With this trend you’d think people would travel more. They can stay connected anywhere. Unfortunately, people are using this to stay at home. And it’s that creeping shadow that is to blame. As gas prices grow we become more and more isolated as a culture. As gas prices grow, the price of everything else grows as well. If you haven’t noticed, the price of food is creeping up. Just a little here and there, but it’s going up.
As everything gets more expensive, transit becomes more and more appealing. A couple years ago when gas prices shot up, transit ridership soared. This year with that creeping shadow getting longer, keep an eye on ridership levels, I bet they are going to go up as well.
Thanks for reading the MT Position updated every Friday,

April 25th, 2008 at 9:03 pm
Fred & all:
Here is another good posting from Fred for we the readers of MT Position, a narrative of the present state of affairs for the frogs in the pot. No reference to those of Roman ancestry, more about clinging to the status quo even at grave peril. Inaction is not an option.
It is important to consider the issue of food, as well as the choice of telecommuting. In fact, Peaking Oil is lurking in this situation, and cannot be ignored. All of the benefits of transit; ie; alternatives to the so-called flexibility of rubber tire transport, are wrapped up in this energy crisis. But we forget we “Eat Oil”.
The local papers here in Northern CA are filled with notices of meetings to discuss Earth Day: Climate Change, energy security, electric cars & alternative fuels for… cars. Peaking Oil threats to business as usual- NADA.
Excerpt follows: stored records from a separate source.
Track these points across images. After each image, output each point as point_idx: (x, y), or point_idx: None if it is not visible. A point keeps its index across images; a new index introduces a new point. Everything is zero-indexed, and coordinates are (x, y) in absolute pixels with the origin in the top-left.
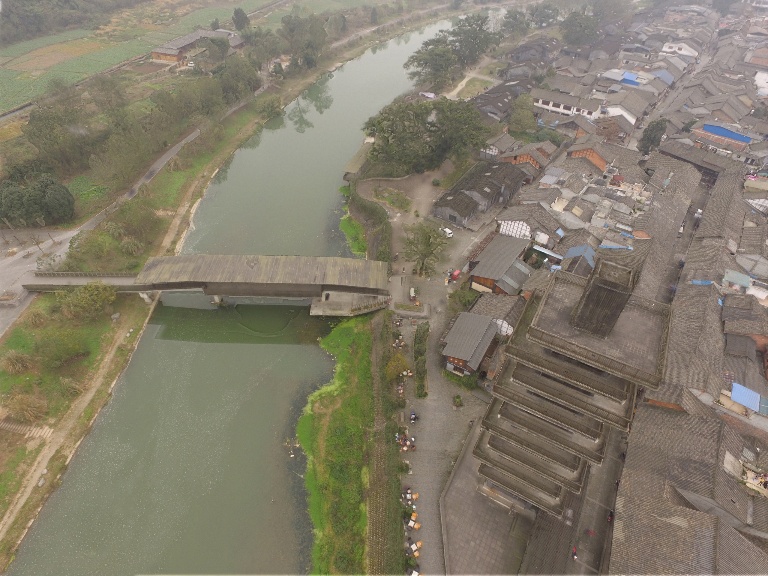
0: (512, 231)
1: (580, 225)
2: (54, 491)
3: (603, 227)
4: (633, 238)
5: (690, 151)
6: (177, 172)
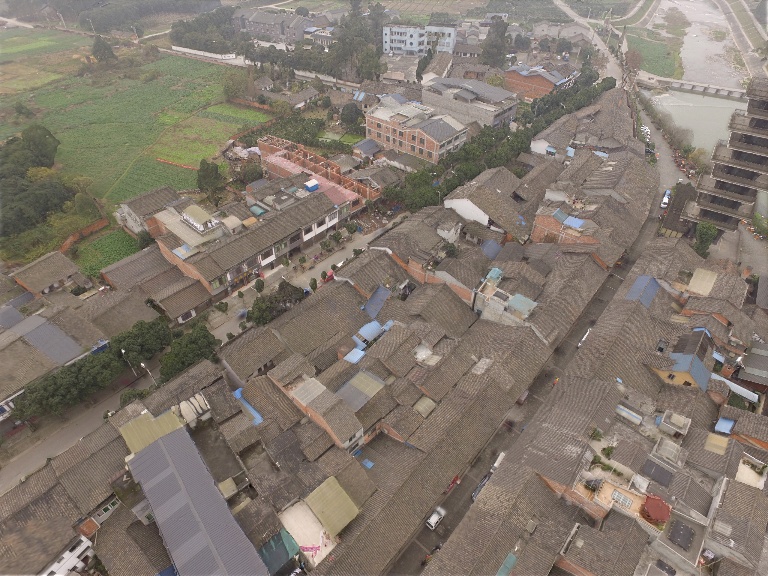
0: None
1: None
2: None
3: None
4: None
5: None
6: None
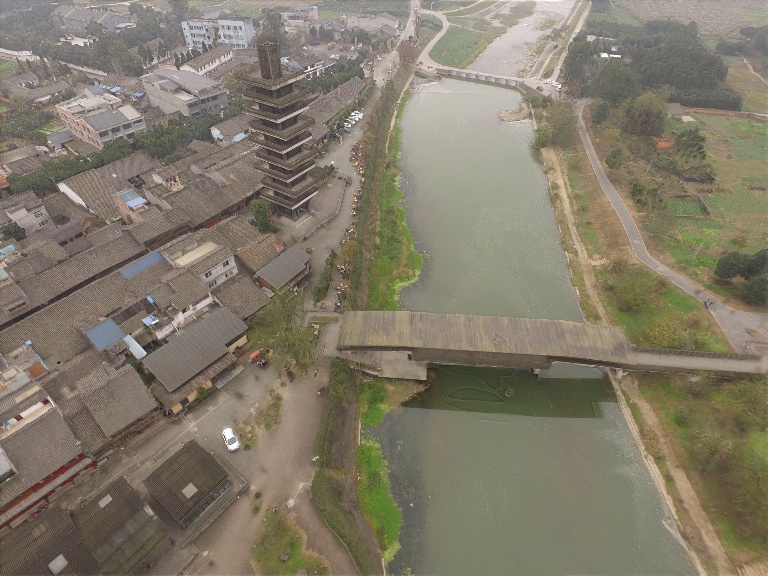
0: None
1: None
2: None
3: None
4: (4, 357)
5: None
6: None
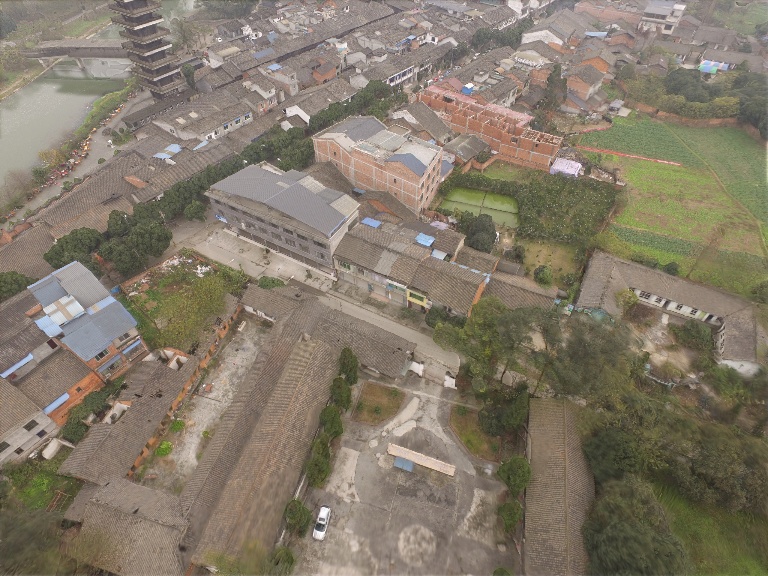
0: (247, 33)
1: (286, 30)
2: None
3: (295, 29)
4: None
5: (399, 1)
6: (86, 21)
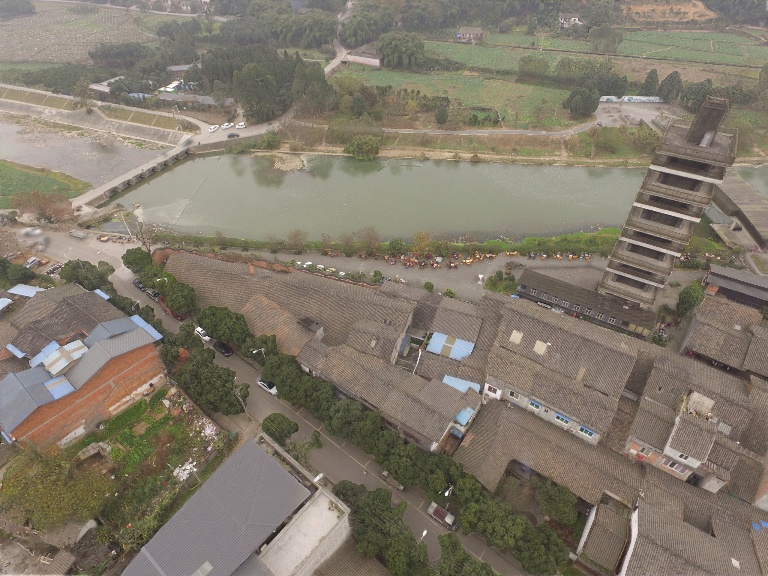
0: None
1: None
2: (540, 165)
3: None
4: None
5: None
6: None
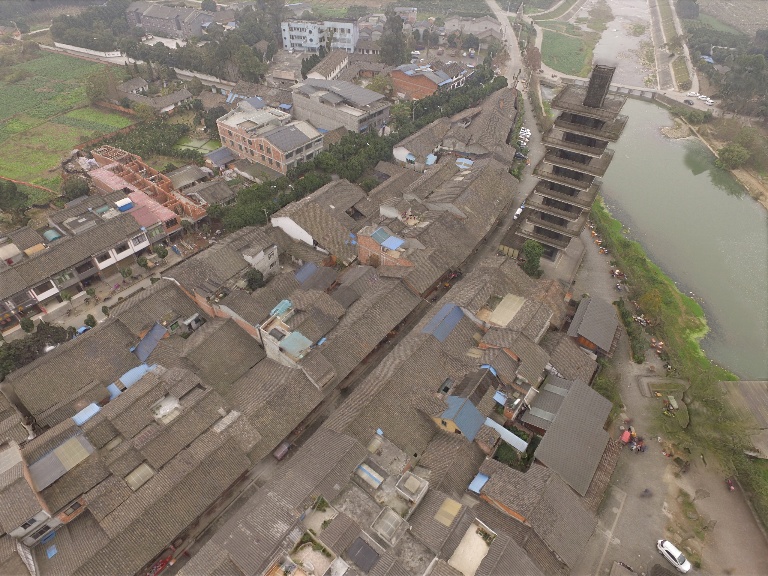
0: None
1: None
2: None
3: None
4: None
5: None
6: None
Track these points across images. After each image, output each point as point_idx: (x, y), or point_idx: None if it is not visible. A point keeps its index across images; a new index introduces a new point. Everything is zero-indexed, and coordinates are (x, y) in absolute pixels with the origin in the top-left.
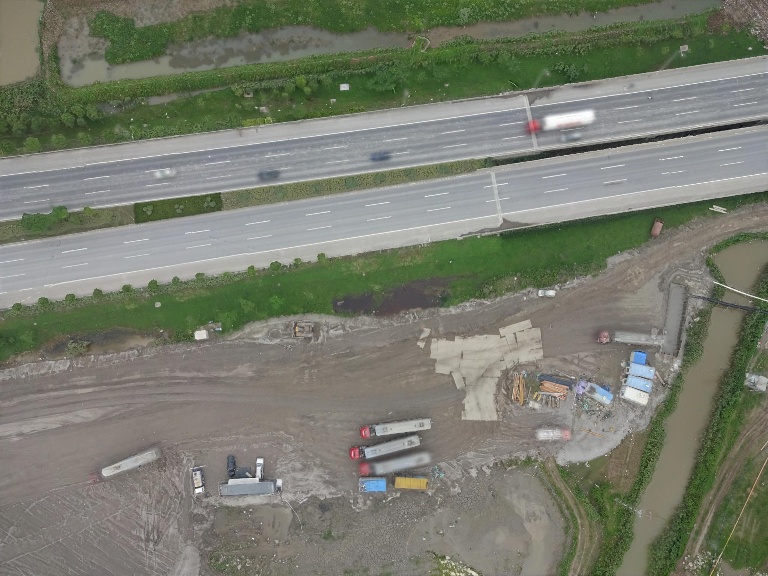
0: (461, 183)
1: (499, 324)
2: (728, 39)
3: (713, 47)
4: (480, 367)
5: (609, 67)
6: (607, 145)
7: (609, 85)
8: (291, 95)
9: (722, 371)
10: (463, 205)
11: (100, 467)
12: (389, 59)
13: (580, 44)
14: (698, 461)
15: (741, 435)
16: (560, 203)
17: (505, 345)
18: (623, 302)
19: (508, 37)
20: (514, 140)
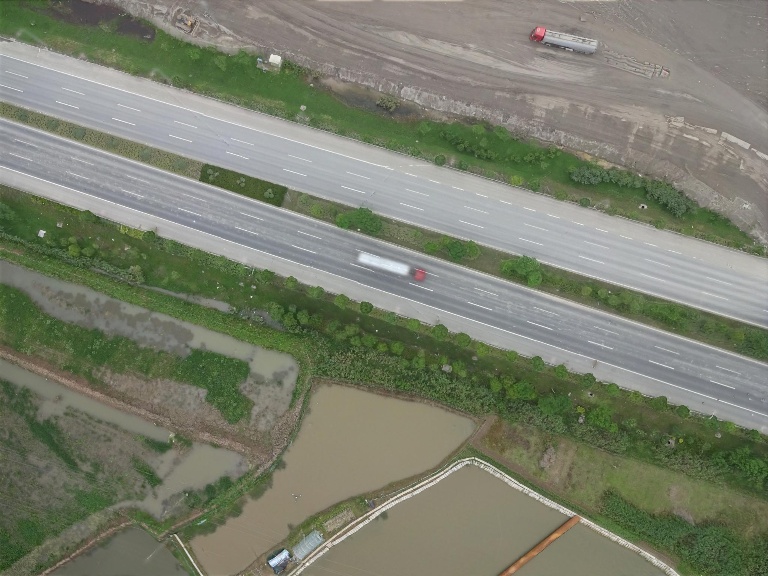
0: None
1: None
2: None
3: None
4: None
5: None
6: None
7: None
8: None
9: None
10: None
11: None
12: None
13: None
14: None
15: None
16: None
17: None
18: None
19: None
20: None
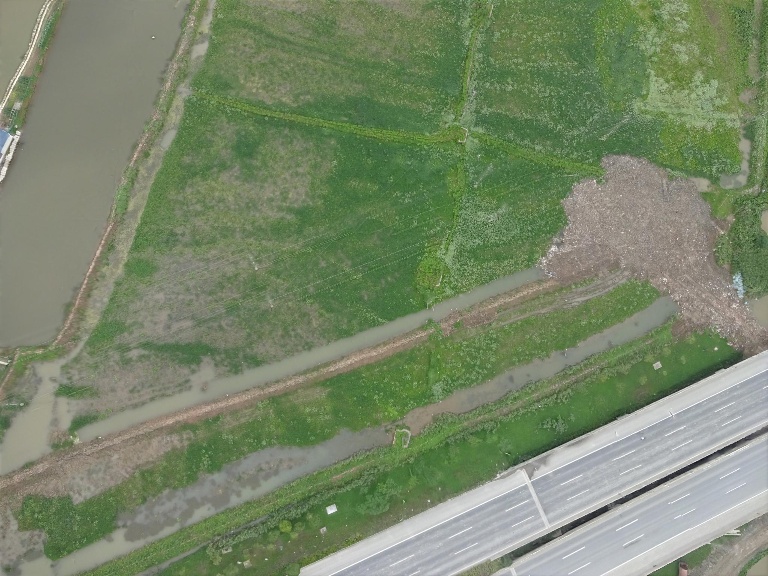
0: None
1: None
2: (694, 344)
3: None
4: None
5: (593, 407)
6: None
7: (601, 435)
8: None
9: None
10: None
11: None
12: (373, 466)
13: (561, 393)
14: None
15: None
16: None
17: None
18: None
19: (489, 406)
20: (524, 524)
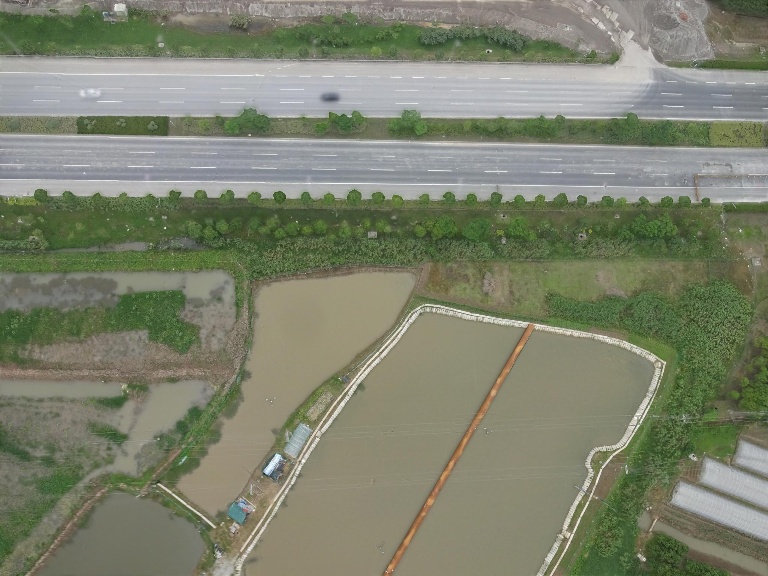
0: None
1: None
2: None
3: None
4: None
5: None
6: None
7: None
8: None
9: None
10: None
11: None
12: None
13: None
14: None
15: None
16: None
17: None
18: None
19: None
20: None
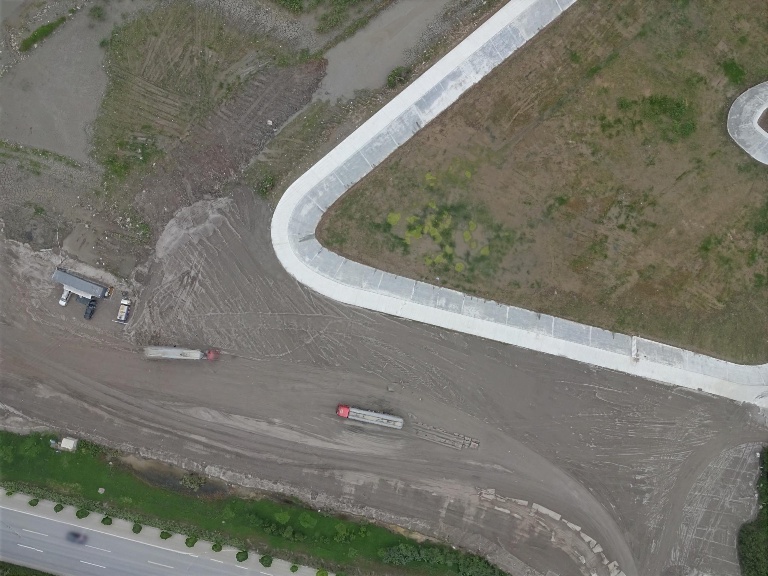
0: None
1: None
2: None
3: None
4: None
5: None
6: None
7: None
8: None
9: None
10: None
11: (210, 362)
12: None
13: None
14: None
15: None
16: None
17: None
18: None
19: None
20: None
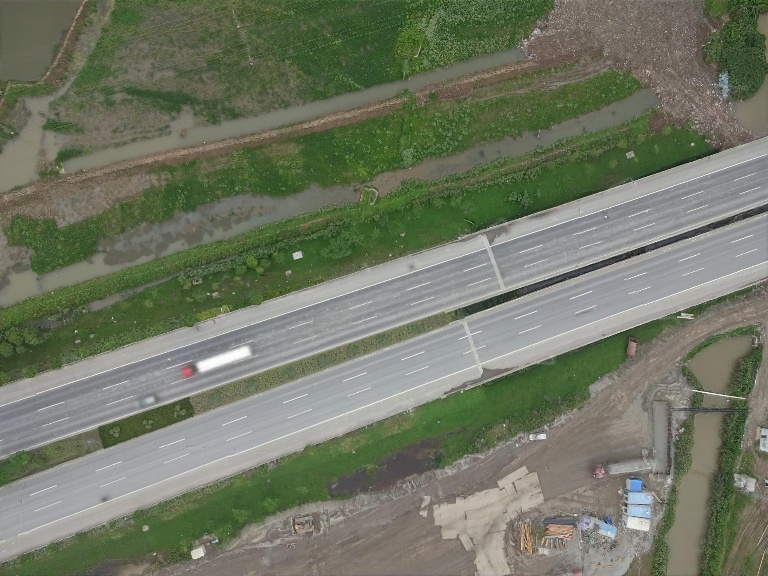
0: (435, 339)
1: (496, 477)
2: (670, 138)
3: (658, 151)
4: (485, 524)
5: (561, 187)
6: (572, 272)
7: (564, 210)
8: (243, 274)
9: (712, 475)
10: (441, 362)
11: None
12: (339, 219)
13: (529, 169)
14: (702, 568)
15: (738, 535)
16: (536, 342)
17: (506, 497)
18: (611, 429)
19: (456, 175)
20: (480, 284)
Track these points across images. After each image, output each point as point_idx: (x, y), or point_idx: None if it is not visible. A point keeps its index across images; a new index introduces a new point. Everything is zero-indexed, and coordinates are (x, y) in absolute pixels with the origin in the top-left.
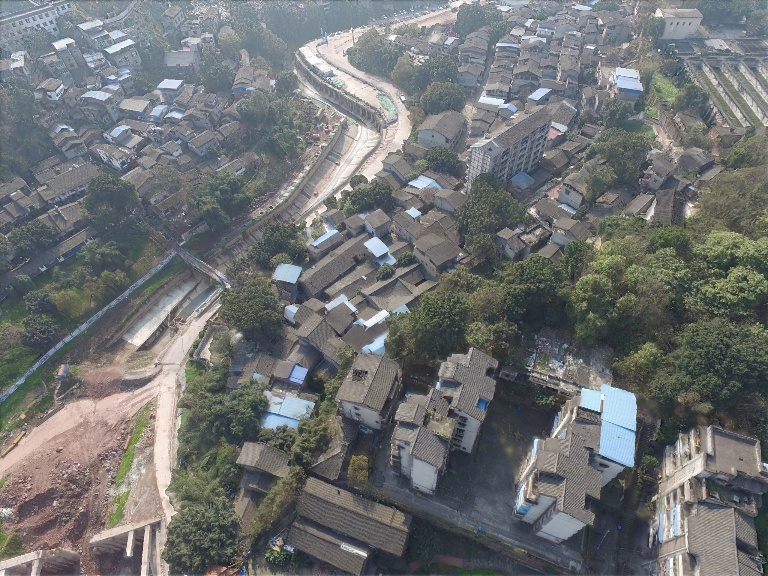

Some thing have a way of getting out, even with this unconscious unwillingness to face reality, however. Truckers are becoming the miner’s Canary for the energy crisis, it appears. Keep an eye on where this trucking problem goes. At some point, the need to revert to rail haul will manifest itself, and the planners for transport and distribution will get hold of the rail atlas maps for their respective locale, and set about getting the dormant rail lines and abandoned corridors rehabbed to de-minimus condition for freight movement. Victuals.
You other readers, maybe impatient for the responsibles to do their duty, can see website http://www.spv.co.uk for listing of 18 railway map books for the USA. This is an event of degrees of discomfort, sort of like the potted amphibs noted above: we are in high price phase of fuel.
Next, see possible food shortages, gas rationing, negative feedback effects that shout for rehab of railway branchlines, vast expansion & extension of mains. Add renewable infrastructure to match rail energy demand growth. This will buy time at least. In a perfect world, we would be able to perfect the perfect car, emissions free and almost unlimited mpg. This is a world used to cheap fuel, we are being forced into a new energy paradigm, and we are acting neither quickly enough or intelligently. Try “Deer in the headlights”, if you don’t like the frog analogy…
To the web: we are entering “The Long Emergency”.